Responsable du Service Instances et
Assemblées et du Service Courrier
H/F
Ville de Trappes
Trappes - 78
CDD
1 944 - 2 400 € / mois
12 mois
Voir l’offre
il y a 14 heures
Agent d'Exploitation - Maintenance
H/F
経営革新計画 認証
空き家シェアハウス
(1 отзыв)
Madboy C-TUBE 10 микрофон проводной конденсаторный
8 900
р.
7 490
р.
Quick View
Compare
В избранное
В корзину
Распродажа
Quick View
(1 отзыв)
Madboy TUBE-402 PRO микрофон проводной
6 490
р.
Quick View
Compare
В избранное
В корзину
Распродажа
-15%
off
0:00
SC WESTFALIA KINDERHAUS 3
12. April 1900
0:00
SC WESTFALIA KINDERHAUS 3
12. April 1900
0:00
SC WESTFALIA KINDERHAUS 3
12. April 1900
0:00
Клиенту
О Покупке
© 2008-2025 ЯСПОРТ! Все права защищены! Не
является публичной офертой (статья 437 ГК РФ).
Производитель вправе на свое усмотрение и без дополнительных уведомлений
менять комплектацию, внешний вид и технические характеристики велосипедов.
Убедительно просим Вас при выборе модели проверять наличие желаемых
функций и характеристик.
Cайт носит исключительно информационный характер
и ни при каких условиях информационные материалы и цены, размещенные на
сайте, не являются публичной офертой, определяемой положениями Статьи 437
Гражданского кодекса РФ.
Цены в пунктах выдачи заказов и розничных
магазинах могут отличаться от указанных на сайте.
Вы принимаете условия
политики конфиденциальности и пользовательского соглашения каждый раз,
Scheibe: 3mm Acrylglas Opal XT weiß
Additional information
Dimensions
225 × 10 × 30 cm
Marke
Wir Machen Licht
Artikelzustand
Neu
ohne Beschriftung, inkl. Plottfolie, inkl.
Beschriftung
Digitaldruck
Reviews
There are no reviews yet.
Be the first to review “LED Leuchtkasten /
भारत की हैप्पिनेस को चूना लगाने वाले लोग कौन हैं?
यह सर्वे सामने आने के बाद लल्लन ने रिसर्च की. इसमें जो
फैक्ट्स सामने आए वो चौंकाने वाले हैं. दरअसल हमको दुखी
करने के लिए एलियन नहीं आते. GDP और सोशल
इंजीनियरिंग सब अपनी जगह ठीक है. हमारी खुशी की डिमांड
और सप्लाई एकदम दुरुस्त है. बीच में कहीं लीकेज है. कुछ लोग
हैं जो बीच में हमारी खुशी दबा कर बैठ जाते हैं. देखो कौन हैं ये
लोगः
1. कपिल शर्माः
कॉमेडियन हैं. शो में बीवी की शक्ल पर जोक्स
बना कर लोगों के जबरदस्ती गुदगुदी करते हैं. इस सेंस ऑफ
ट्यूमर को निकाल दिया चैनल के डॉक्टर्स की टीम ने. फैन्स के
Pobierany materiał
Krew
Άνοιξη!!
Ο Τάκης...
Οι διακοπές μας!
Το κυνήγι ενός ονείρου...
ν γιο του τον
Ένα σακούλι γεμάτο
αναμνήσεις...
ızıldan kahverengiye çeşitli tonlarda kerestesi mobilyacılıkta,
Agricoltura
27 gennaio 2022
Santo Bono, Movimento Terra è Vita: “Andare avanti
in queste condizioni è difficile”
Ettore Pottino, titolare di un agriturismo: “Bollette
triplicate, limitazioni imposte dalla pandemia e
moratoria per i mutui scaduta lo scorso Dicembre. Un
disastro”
+---+
- Problem description
Locate the word "Beschriftung" in the data above. Copy every line carrying it.

- Your response
ohne Beschriftung, inkl. Plottfolie, inkl.
Beschriftung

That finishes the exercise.